Hamburger Symphoniker näherten sich der Stadt über Wagner, Respighi und Pergolesi - eine nur auf den ersten Blick irritierende Collage.

Hamburg. Kühn, tollkühn, Kühnel. So in etwa ließe sich der musikdramaturgische Faden des Konzerts in der Laeiszhalle am Sonnabend beschreiben, den Daniel Kühnel, Intendant der Hamburger Symphoniker, in der Reihe "Die großen Musikstädte" gesponnen hat. Nach Jerusalem und Delphi war - nein, nicht Hamburg an der Reihe, so weit ist es noch nicht mit unserer Stadt, sondern Rom.

Kühnel schuf eine nicht nur auf den ersten Blick irritierende Musikcollage, die auch beim Hören Zweifel aufkommen ließ, ob ein klug ausgedachtes Konzept zwingend auf freudig offene Ohren stößt. In der leidlich gut gefüllten Laeiszhalle sahen sich die Hörer einem Experiment ausgesetzt, dem sie mit aufmerksamer Toleranz begegneten und das sie am Ende begeistert beklatschten. Die hochkarätigen Gesangssolisten Michaela Kaune, Janina Baechle und Robert Gambill und die ausgezeichnet spielenden Symphoniker unter der sehr kompetenten Stabführung von Marius Stieghorst trugen einen Großteil zum Erfolg des Wagnisses bei.

Für sich ist jedes der aufgeführten Werke - die russisch-orthodoxen Gesänge, die riesig besetzten "Feste Romane" von Ottorino Respighi, die Romerzählung aus Richard Wagners "Tannhäuser" und Giovanni Battista Pergolesis kammermusikalisches "Stabat Mater" - kostbar. Doch die direkte Vermischung der drei erstgenannten Kompositionen wirkte bei aller plausibel begründeten Dramaturgie mit Rom als musikalischem und christlichem Zentrum befremdlich.

So wurden etwa die wundervollen Stimmen des St. Petersburgers Optina Pustyn Männerchors unter Alexander Semyonow, die zum Auftakt des Konzerts vom Rang erklangen, nach frommem Gebet mit dem orgiastisch wilden ersten Satz der Feste Romane konfrontiert, die mit "Circenses" überschrieben sind. Und Respighi selbst setzte im nachfolgenden "Il Giubileo" (Das Jubeljahr) auf Kontrast: Pilger schleppen sich, auf Vergebung hoffend, der heiligen Stadt Rom entgegen, wie es ja auch Tannhäuser als reuiger Sünder tat.

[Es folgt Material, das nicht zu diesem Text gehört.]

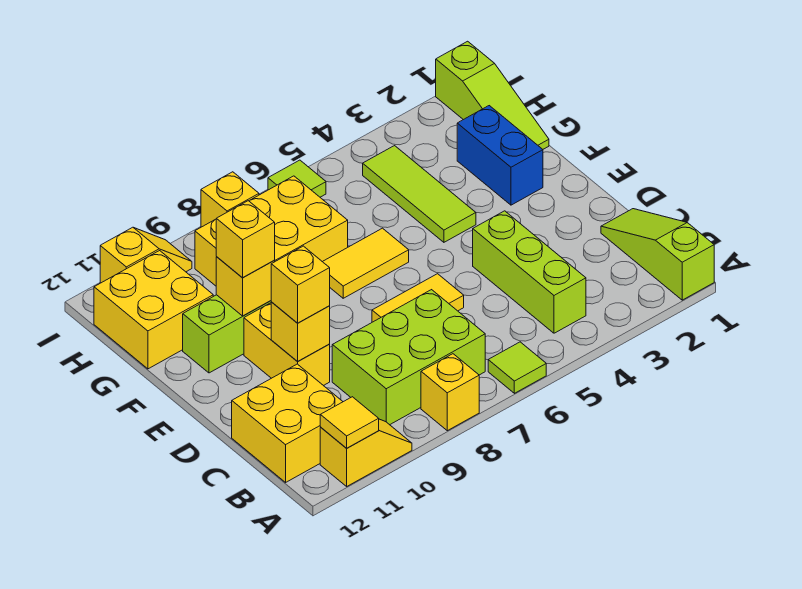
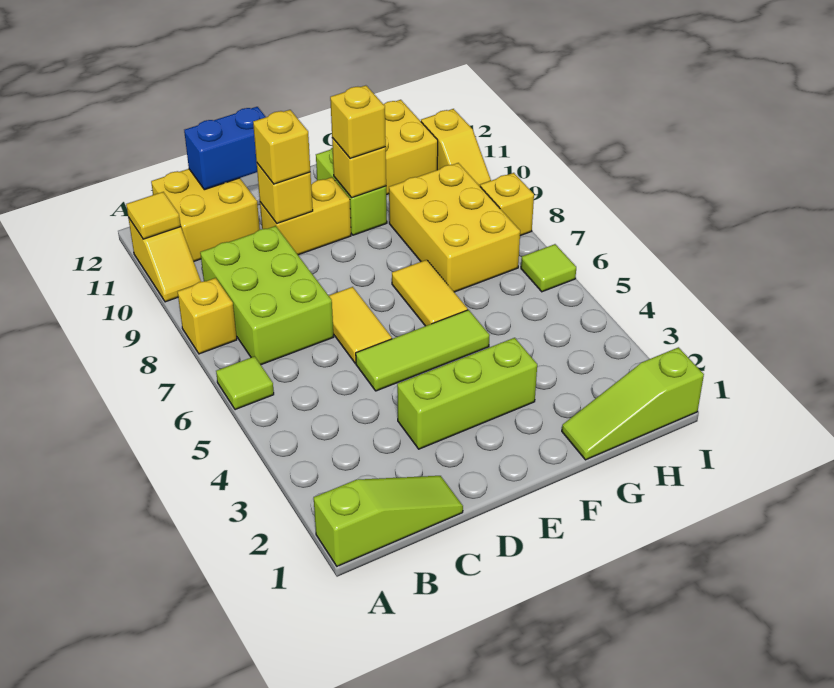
lime brick B4:D4 level 1 -> lime brick D3:F3 level 1
blue brick F2:G2 level 1 -> blue brick C12:D12 level 2
lime tile F4:H4 level 1 -> lime tile D5:F5 level 1

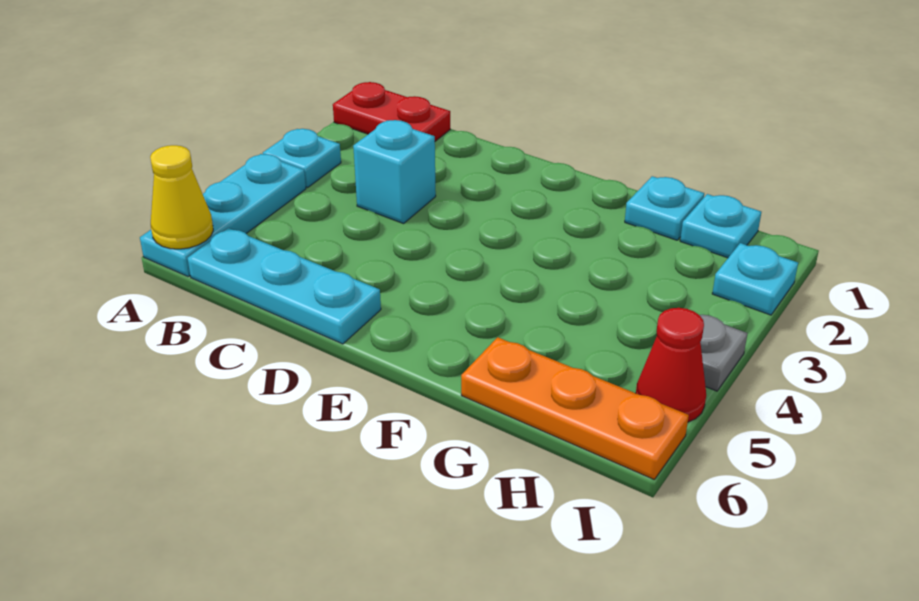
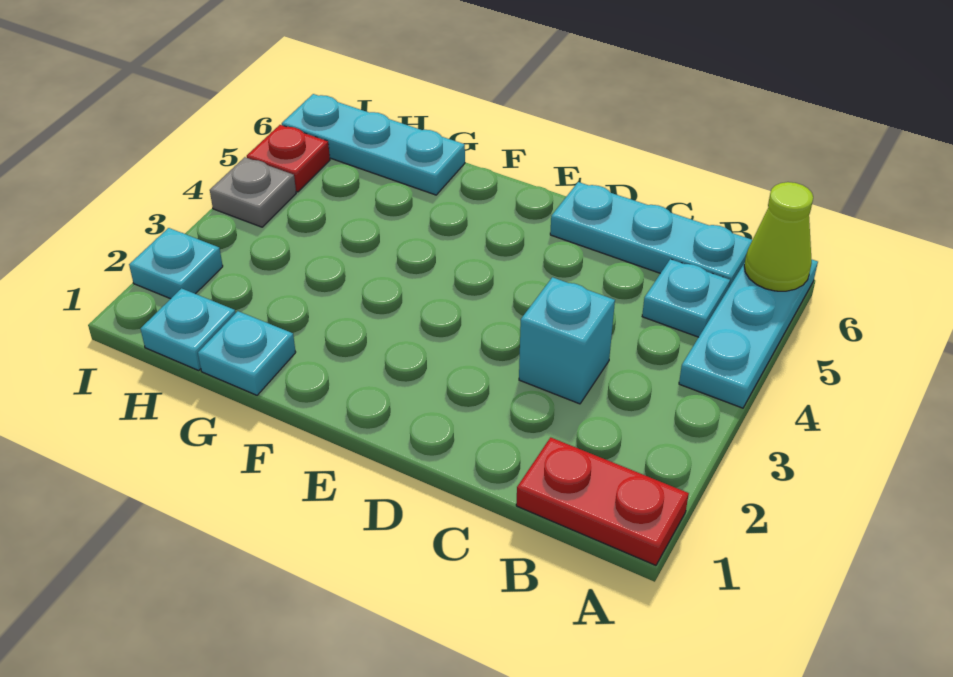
cyan plate A3 level 1 -> cyan plate B5 level 1
yellow cone A6 level 2 -> lime cone A6 level 2
orange plate G6:I6 level 1 -> cyan plate G6:I6 level 1
red cone I5 level 1 -> red plate I5 level 1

Dessen Romerzählung, von Robert Gambill als eindrucksvoller Sängerdarsteller gestaltet, schloss unmittelbar an das Glockengeläute der Respighi-Pelerinage an, die wiederum im Wechsel von orthodoxen Gesängen und römischen Fest-Impressionen kontrastiert wird. Pergolesis von Schmerz und Trost getragenes Gedicht auf die Gottesmutter beendete den Abend mit zwei auf die tiefe Kraft der Innigkeit vertrauenden Sopranistinnen.